L’aspect vertical de la fonction représentative exercée par les directions nuit à la démocratie syndicale de trois manières. Premièrement, cela dissocie les aspects pratiques et les aspects décisionnels au sein du syndicat en les concentrant dans les mains des instances dirigeantes. Cela prive nécessairement la base syndicale de sa capacité et de sa responsabilité à réfléchir, discuter, décider et agir par elle-même. Le syndicat se divise alors en un petit groupe de responsables qui prennent des décisions pour les membres, et la masse de membres, habitués à ce que les décisions soient prises à leur place.

Cela atteint son paroxysme dans les syndicats qui adoptent un « modèle de service », où les membres jouent un rôle passif et sont conditionné·es à n’attendre que des services en échange de leurs cotisations. Mais même dans les syndicats qui utilisent ce que l’on appelle un « modèle basé sur l’organisation », ce sont les représentant·es qui prennent les décisions les plus importantes, tandis que les membres se contentent d’exécuter les ordres. J’ai fait partie d’un syndicat traditionnel qui se vantait de ses capacités d’organisation et qui avait même mené une grève, donnant ainsi l’apparence d’une organisation horizontale. Mais en réalité, le pouvoir décisionnel était clairement monopolisé par la couche supérieure des responsables syndicaux. J’ai souvent observé des responsables syndicaux aller à l’encontre de l’opinion majoritaire des membres et agir selon leur propre agenda.
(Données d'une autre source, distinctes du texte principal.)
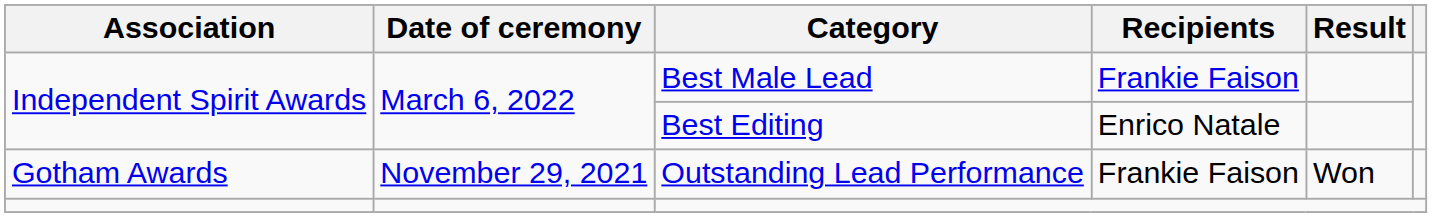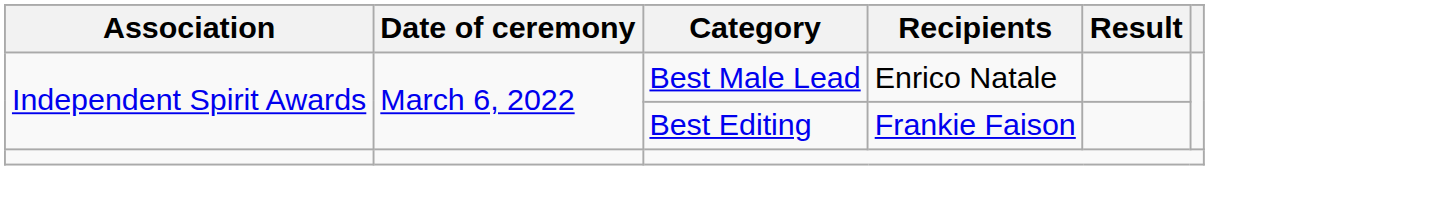Best Male Lead | Recipients: Frankie Faison -> Enrico Natale
Best Editing | Recipients: Enrico Natale -> Frankie Faison
- row: Gotham Awards | November 29, 2021 | Outstanding Lead Performance | Frankie Faison | Won
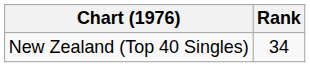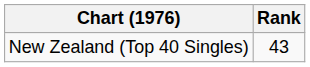New Zealand (Top 40 Singles) | Rank: 34 -> 43
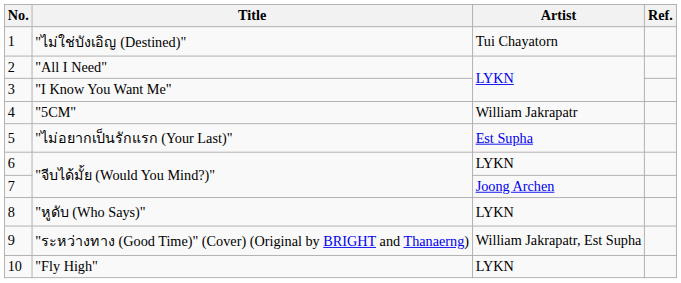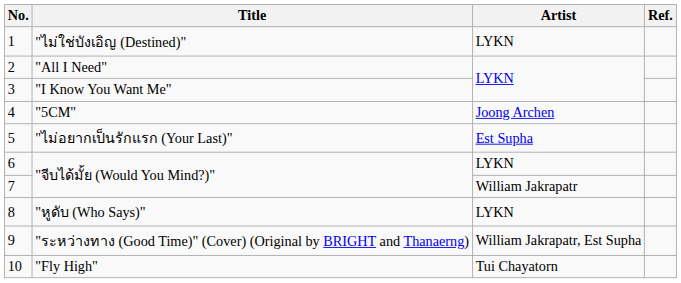"ไม่ใช่บังเอิญ (Destined)" | Artist: Tui Chayatorn -> LYKN
"5CM" | Artist: William Jakrapatr -> Joong Archen
7 / "จีบได้มั้ย (Would You Mind?)" | Artist: Joong Archen -> William Jakrapatr
"Fly High" | Artist: LYKN -> Tui Chayatorn
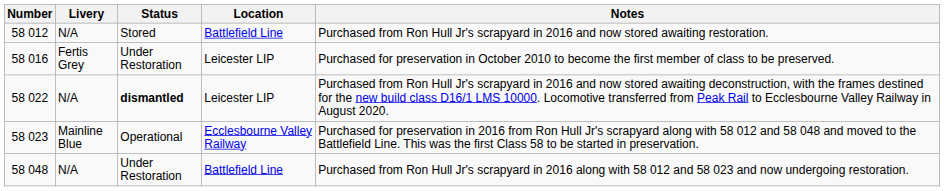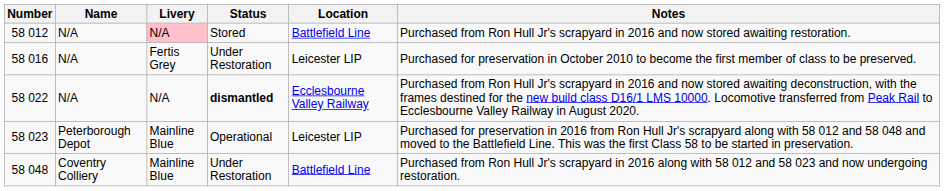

La force même du syndicat repose sur le pouvoir d’un grand nombre de travailleur·ses capables de suspendre leur travail. Cependant, cette force collective est affaiblie lorsque la majorité des travailleur·ses est tenue dans l’ignorance et exclue de la grande majorité des décisions qui influencent leurs actions syndicales et leurs conditions de travail. Beaucoup de travailleur·ses intériorisent cette passivité et attendent qu’on leur dise quoi faire ; d’autres se désengagent des affaires syndicales, et certain·es deviennent cyniques. Quand l’employeur exploite les travailleur·ses et que la seule façon de défendre leurs intérêts est de déclencher une grève, la puissance collective du syndicat est gaspillée par la division interne et l’inertie.

La deuxième manière dont le rôle représentatif des responsables syndicaux nuit à la démocratie syndicale réside dans le fait que ces responsables développent des intérêts distincts de ceux de l’ensemble des membres. La séparation entre les membres qui paient leurs cotisations et les responsables qui sont rémunéré·es grâce à ces cotisations crée les conditions pour que leurs intérêts entrent en opposition. Le travail purement administratif de gestion d’un syndicat représente déjà une charge importante, et le travail supplémentaire nécessaire pour organiser les membres afin de lutter contre l’employeur est une tâche interminable. Ainsi, les responsables rémunéré·es considèrent souvent que leur rôle consiste à accomplir les tâches administratives, en ne consacrant que le peu de temps restant à l’organisation des membres.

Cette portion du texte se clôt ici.